Belakangan ini kelompok-kelompok demokrasi, khususnya KAMI, mengalami ancaman verbal dari Moeldoko, yang memberi peringatan agar KAMI tidak melakukan instabilitas nasional. Padahal instabilitas nasional lebih merupakan tanggung jawab Jokowi dalam:
1. Mengatasi parahnya pandemik Covid-19
2. Memberikan bantuan dan Kesejahteraan sosial (welfare)
3. Upaya tidak menggunakan resources negara untuk bank-bank atau konglomerat yang akan kolaps
4. Tidak mengubah Pancasila atau tafsirnya
5. Tidak mengecilkan eksistensi kaum buruh.

Tanggungjawab KAMI sendiri adalah tanggung jawab bela negara dari setiap warganegara. Dalam ilmu sosial itu merupakan upaya demokratis masyarakat sipil (civil society) mempengaruhi ruang publik sebagai upaya "check and balances" dalam merespons maupun mengusulkan arah dan kebijakan negara. Apalagi peranan legislatif mengalami degradasi belakangan ini.

Sehingga KAMI tidak mungkin merupakan ancaman bagi demokrasi apalagi bagi kekuasaan demokratis. Namun, memang, jika kekuasaan yang ada mengkhianati demokrasi itu sendiri, maka persepsi atau penilaian terhadap KAMI bisa berubah sesuka hatinya.

Gatot Nurmantyo, Profesor Din Syamsuddin dan Profesor Rochmat Wahab, Presidium KAMI, dan tokoh-tokoh KAMI lainnya seperti Rocky Gerung, Ahmad Yani, Adhie Massardi, Said Didu, dan tokoh muda, misalnya, Korneles Galanjinjinay serta tokoh-tokoh buruh yang ada seperti Jumhur Hidayat dan Mirah Sumirat, adalah nama-nama yang meyakini sekuat apapun keinginan rezim Jokowi memberangus lawan-lawan politiknya, akan tetap dihadapi dengan cara-cara demokrasi.

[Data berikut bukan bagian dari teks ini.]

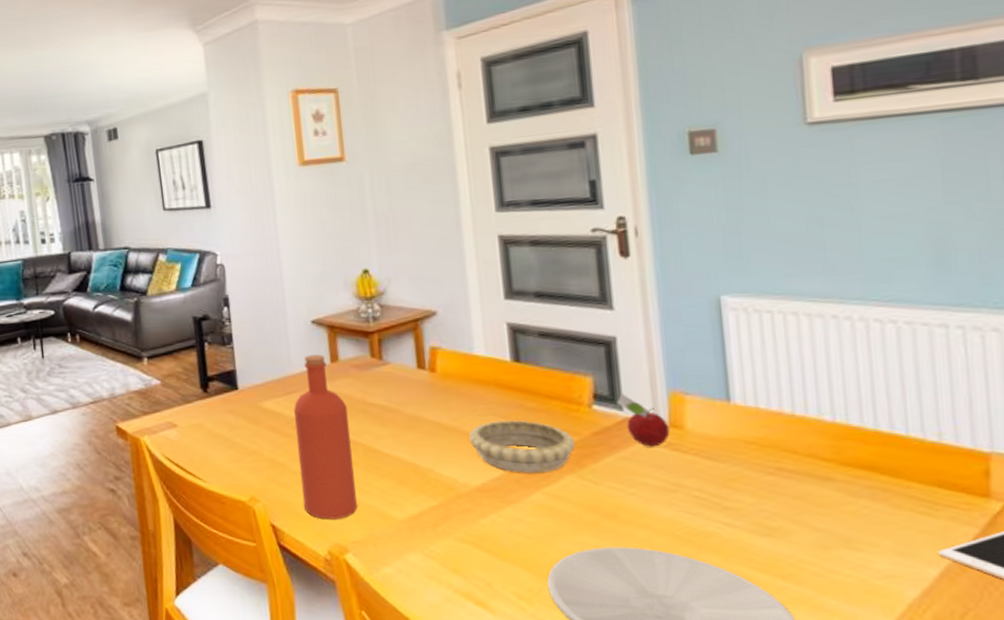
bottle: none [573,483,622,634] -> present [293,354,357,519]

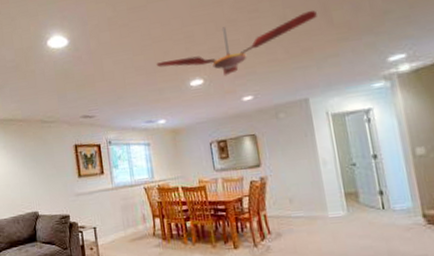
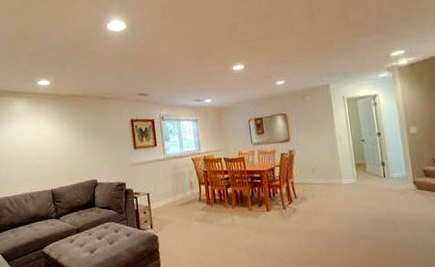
ceiling fan: present [156,10,317,77] -> none [204,10,337,63]

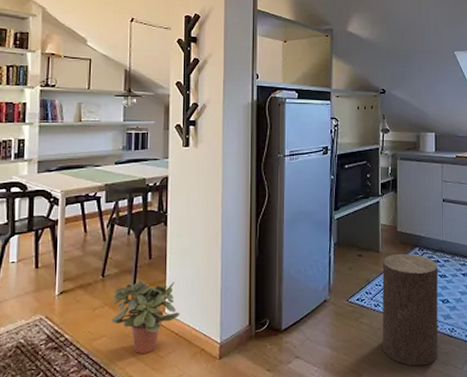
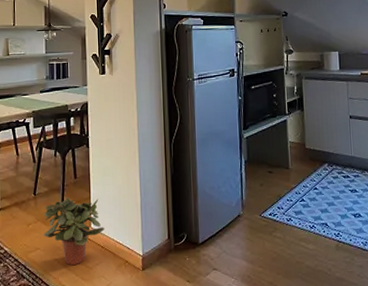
stool: present [382,253,439,366] -> none [293,169,353,279]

Ini merupakan sebuah dimensi latar belakang KAMI berdiri, yakni menjaga Indonesia kembali ke zaman otoritarian yang berwatak fasis sekaligus Komunis dan pelanggaran hak-hak azasi rakyat.

Namun, kegagalan rezim Jokowi menjaga keberlangsungan demokrasi, sebagaimana terurai dalam buku "Man of Contradictions" tetap merupakan tanggungjawab rakyat semesta.